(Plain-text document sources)
####################

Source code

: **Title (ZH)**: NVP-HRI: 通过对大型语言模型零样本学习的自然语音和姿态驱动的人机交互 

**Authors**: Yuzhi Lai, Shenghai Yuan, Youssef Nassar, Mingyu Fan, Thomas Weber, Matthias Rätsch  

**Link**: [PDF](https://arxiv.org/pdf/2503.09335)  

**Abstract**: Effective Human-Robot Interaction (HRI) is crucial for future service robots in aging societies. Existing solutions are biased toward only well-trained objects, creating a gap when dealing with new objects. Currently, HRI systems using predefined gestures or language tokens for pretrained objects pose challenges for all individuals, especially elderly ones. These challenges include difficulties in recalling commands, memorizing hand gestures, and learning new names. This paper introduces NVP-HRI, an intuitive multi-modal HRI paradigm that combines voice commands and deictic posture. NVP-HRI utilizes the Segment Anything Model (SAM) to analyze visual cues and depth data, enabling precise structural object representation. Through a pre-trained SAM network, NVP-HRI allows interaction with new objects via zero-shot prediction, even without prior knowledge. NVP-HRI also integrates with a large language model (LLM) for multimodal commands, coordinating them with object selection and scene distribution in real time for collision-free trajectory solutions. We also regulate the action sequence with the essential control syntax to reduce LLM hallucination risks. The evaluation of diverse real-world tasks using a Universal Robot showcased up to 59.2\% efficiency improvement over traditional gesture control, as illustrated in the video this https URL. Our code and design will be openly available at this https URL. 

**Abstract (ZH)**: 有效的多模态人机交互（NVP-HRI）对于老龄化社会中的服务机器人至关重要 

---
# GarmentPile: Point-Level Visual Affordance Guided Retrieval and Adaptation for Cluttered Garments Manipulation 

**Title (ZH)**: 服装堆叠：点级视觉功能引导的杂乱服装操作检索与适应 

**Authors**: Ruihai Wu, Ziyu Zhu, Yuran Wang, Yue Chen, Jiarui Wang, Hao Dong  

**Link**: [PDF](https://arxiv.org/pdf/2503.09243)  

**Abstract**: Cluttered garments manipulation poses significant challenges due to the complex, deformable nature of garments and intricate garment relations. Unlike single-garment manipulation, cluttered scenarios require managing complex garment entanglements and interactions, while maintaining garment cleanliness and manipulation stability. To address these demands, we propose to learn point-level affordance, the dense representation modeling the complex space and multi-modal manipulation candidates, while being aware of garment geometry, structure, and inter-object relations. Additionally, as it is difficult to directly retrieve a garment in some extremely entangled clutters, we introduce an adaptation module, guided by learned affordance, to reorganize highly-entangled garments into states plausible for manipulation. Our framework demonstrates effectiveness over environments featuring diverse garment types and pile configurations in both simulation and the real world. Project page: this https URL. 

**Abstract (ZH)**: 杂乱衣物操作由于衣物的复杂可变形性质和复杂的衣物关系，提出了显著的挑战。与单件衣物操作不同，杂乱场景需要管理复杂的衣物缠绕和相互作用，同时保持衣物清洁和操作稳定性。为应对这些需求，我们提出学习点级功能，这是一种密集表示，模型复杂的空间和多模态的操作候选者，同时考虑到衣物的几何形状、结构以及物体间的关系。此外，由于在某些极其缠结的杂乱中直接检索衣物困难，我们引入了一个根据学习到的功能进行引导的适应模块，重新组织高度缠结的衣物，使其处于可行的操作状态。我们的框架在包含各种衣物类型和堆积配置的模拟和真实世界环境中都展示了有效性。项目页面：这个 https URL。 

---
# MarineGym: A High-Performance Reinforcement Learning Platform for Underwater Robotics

####################

#### [What the task asks]
Provide a verbatim copy of all the entries.

#### [Result of this task]
Source code

: **Title (ZH)**: NVP-HRI: 通过对大型语言模型零样本学习的自然语音和姿态驱动的人机交互 

**Authors**: Yuzhi Lai, Shenghai Yuan, Youssef Nassar, Mingyu Fan, Thomas Weber, Matthias Rätsch  

**Link**: [PDF](https://arxiv.org/pdf/2503.09335)  

**Abstract**: Effective Human-Robot Interaction (HRI) is crucial for future service robots in aging societies. Existing solutions are biased toward only well-trained objects, creating a gap when dealing with new objects. Currently, HRI systems using predefined gestures or language tokens for pretrained objects pose challenges for all individuals, especially elderly ones. These challenges include difficulties in recalling commands, memorizing hand gestures, and learning new names. This paper introduces NVP-HRI, an intuitive multi-modal HRI paradigm that combines voice commands and deictic posture. NVP-HRI utilizes the Segment Anything Model (SAM) to analyze visual cues and depth data, enabling precise structural object representation. Through a pre-trained SAM network, NVP-HRI allows interaction with new objects via zero-shot prediction, even without prior knowledge. NVP-HRI also integrates with a large language model (LLM) for multimodal commands, coordinating them with object selection and scene distribution in real time for collision-free trajectory solutions. We also regulate the action sequence with the essential control syntax to reduce LLM hallucination risks. The evaluation of diverse real-world tasks using a Universal Robot showcased up to 59.2\% efficiency improvement over traditional gesture control, as illustrated in the video this https URL. Our code and design will be openly available at this https URL. 

**Abstract (ZH)**: 有效的多模态人机交互（NVP-HRI）对于老龄化社会中的服务机器人至关重要 

---
# GarmentPile: Point-Level Visual Affordance Guided Retrieval and Adaptation for Cluttered Garments Manipulation 

**Title (ZH)**: 服装堆叠：点级视觉功能引导的杂乱服装操作检索与适应 

**Authors**: Ruihai Wu, Ziyu Zhu, Yuran Wang, Yue Chen, Jiarui Wang, Hao Dong  

**Link**: [PDF](https://arxiv.org/pdf/2503.09243)  

**Abstract**: Cluttered garments manipulation poses significant challenges due to the complex, deformable nature of garments and intricate garment relations. Unlike single-garment manipulation, cluttered scenarios require managing complex garment entanglements and interactions, while maintaining garment cleanliness and manipulation stability. To address these demands, we propose to learn point-level affordance, the dense representation modeling the complex space and multi-modal manipulation candidates, while being aware of garment geometry, structure, and inter-object relations. Additionally, as it is difficult to directly retrieve a garment in some extremely entangled clutters, we introduce an adaptation module, guided by learned affordance, to reorganize highly-entangled garments into states plausible for manipulation. Our framework demonstrates effectiveness over environments featuring diverse garment types and pile configurations in both simulation and the real world. Project page: this https URL. 

**Abstract (ZH)**: 杂乱衣物操作由于衣物的复杂可变形性质和复杂的衣物关系，提出了显著的挑战。与单件衣物操作不同，杂乱场景需要管理复杂的衣物缠绕和相互作用，同时保持衣物清洁和操作稳定性。为应对这些需求，我们提出学习点级功能，这是一种密集表示，模型复杂的空间和多模态的操作候选者，同时考虑到衣物的几何形状、结构以及物体间的关系。此外，由于在某些极其缠结的杂乱中直接检索衣物困难，我们引入了一个根据学习到的功能进行引导的适应模块，重新组织高度缠结的衣物，使其处于可行的操作状态。我们的框架在包含各种衣物类型和堆积配置的模拟和真实世界环境中都展示了有效性。项目页面：这个 https URL。 

---
# MarineGym: A High-Performance Reinforcement Learning Platform for Underwater Robotics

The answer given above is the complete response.